Here’s an email from a ‘stro (who’s a regular reader, and who reports that others are as well, but has to remain anonymous for what I hope are obvious reasons), on my NRO piece:
…great article in the Nat’l Review online. Agreed with most of it, but it was almost too rational — the public and especially the folks in this Agency have an emotional attachment to the Corps that defies, in my direct experience, all rationality. One of the big advantages the emergents have is that their test pilots will be seen as test pilots, not some sort of symbol for what is great about America. Hence, they are more comfortable taking appropriate risks than this agency can be.
This is actually a very interesting topic — think some sociology student will get a Ph.D. dissertation out of it someday. It’s interesting because it’s also frustrating to us astronauts — we’re more comfortable with the risks & the results of the failures than people who don’t even know the folks involved.
Yes.
Here’s an example of the emotional attachment, from right after Columbia was lost (scroll down to the email from Houston).
I would also note (sadly) how many of my off-the-cuff predictions, including programmatic response, from the initial minutes after hearing about the loss of Columbia have held up.
[Update a little while later]
I’ll note also that NASA hasn’t learned the lesson from Columbia:
The lesson we must take from the most recent shuttle disaster is that we can no longer rely on a single vehicle for our access to the new frontier, and that we must start to build the needed orbital infrastructure in low earth orbit, and farther out, to the moon, so that, in the words of the late Congressman George Brown, “greater metropolitan earth” is no longer a wilderness in which a technical failure means death or destruction.

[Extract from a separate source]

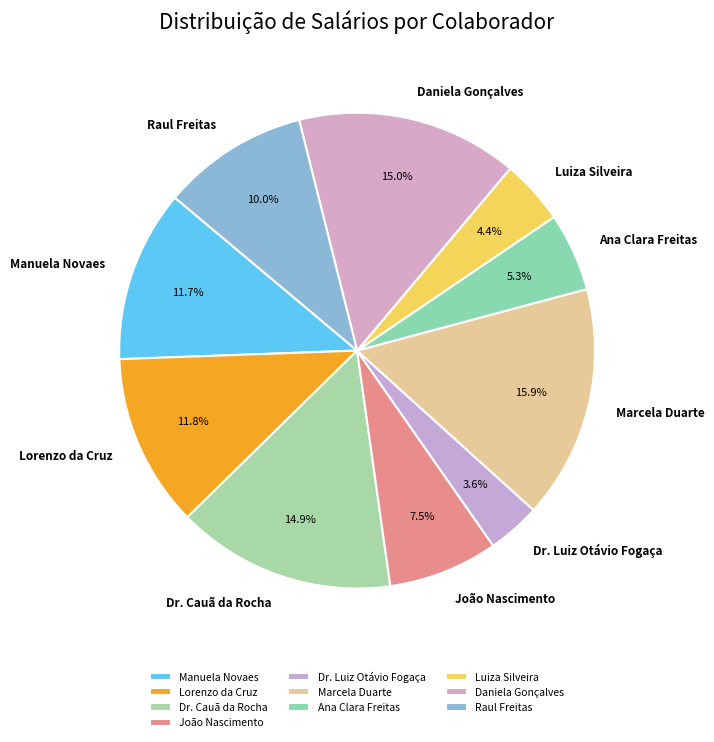

Is there a majority slice in this chart?

No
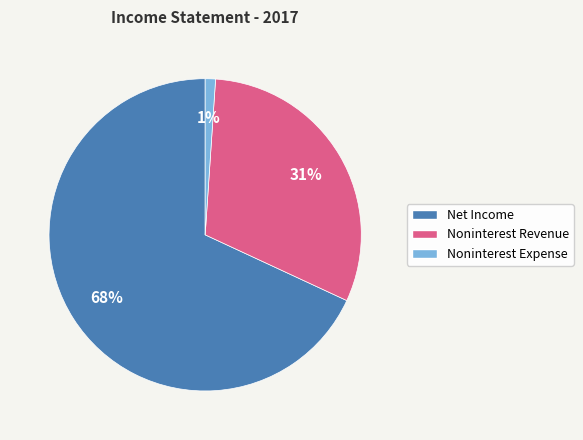

Is the sum of Noninterest Revenue and Net Income greater than half?

Yes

NASA’s problem hasn’t been too much vision, even for near-earth activities, but much too little. But it’s a job not just for NASA–to create that infrastructure, we will have to set new policies in place that harness private enterprise, just as we did with the railroads in the 19th Century. That is the policy challenge that will come out of the latest setback–to begin to tame the harsh wilderness only two hundred miles above our heads.

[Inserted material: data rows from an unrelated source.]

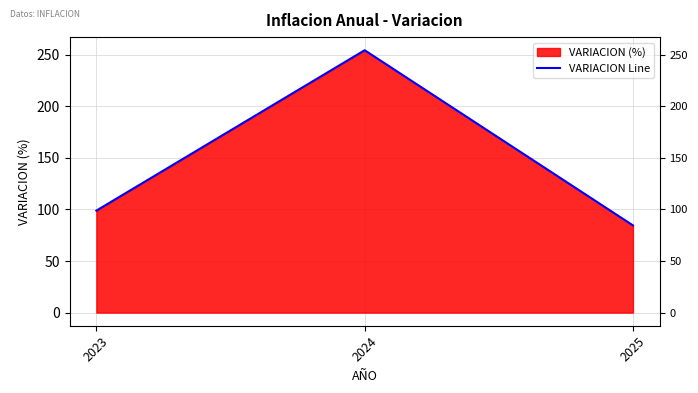

What is the difference between the values at 2024 and 2023?

155.4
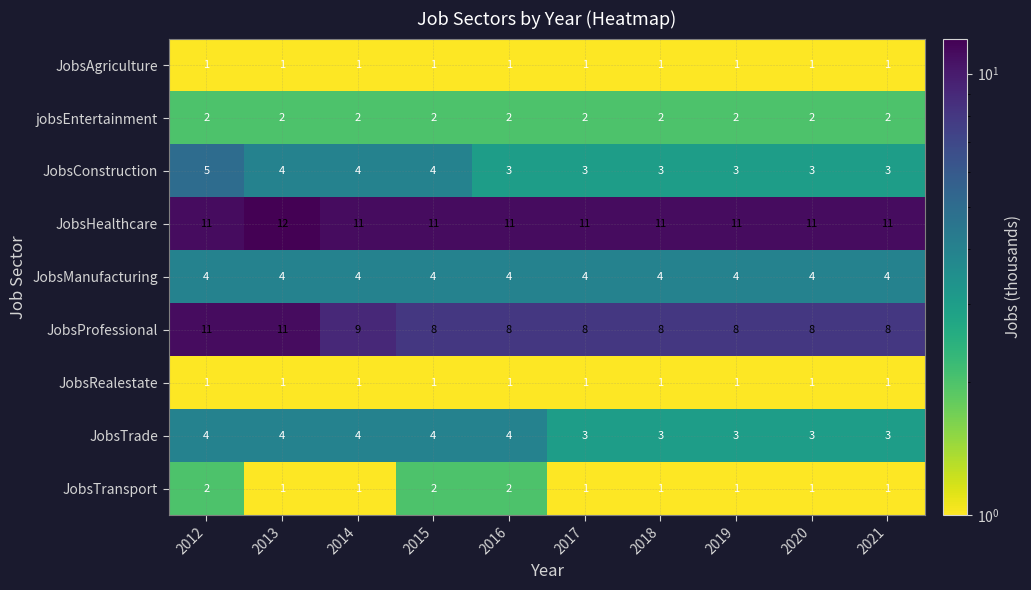

What is the lowest value of the JobsProfessional series?

8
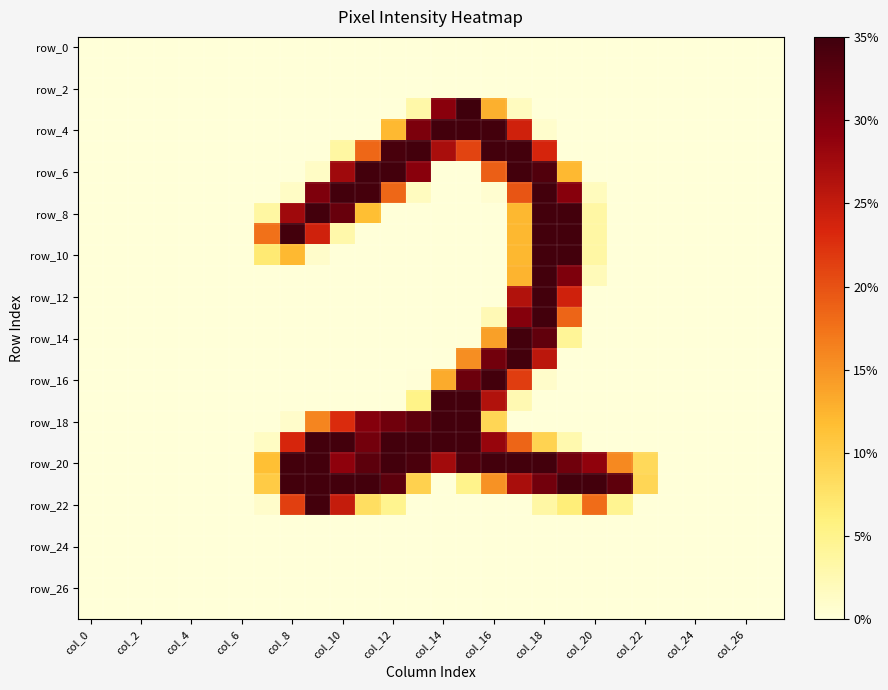

Which series has the largest total across all categories?

row_20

I need to finish (errr…..start) my essay on false lessons learned from Shuttle and station.
[Update at 3 PM EDT]
It just occurs to me that, while I don’t know if any sociology students have gotten theses out of it, Tom Wolfe managed to get a best-selling novel, as well as a movie.
[Update at 5 PM EDT]
Popular Mechanics has a blog post on probability of success of Shuttle and other space missions.
One nit (based on a quick read). They’re comparing the probability of lunar mission success to Shuttle probability of crew loss. Apples and oranges. Apollo lost no crew in space (which excludes the pad fire).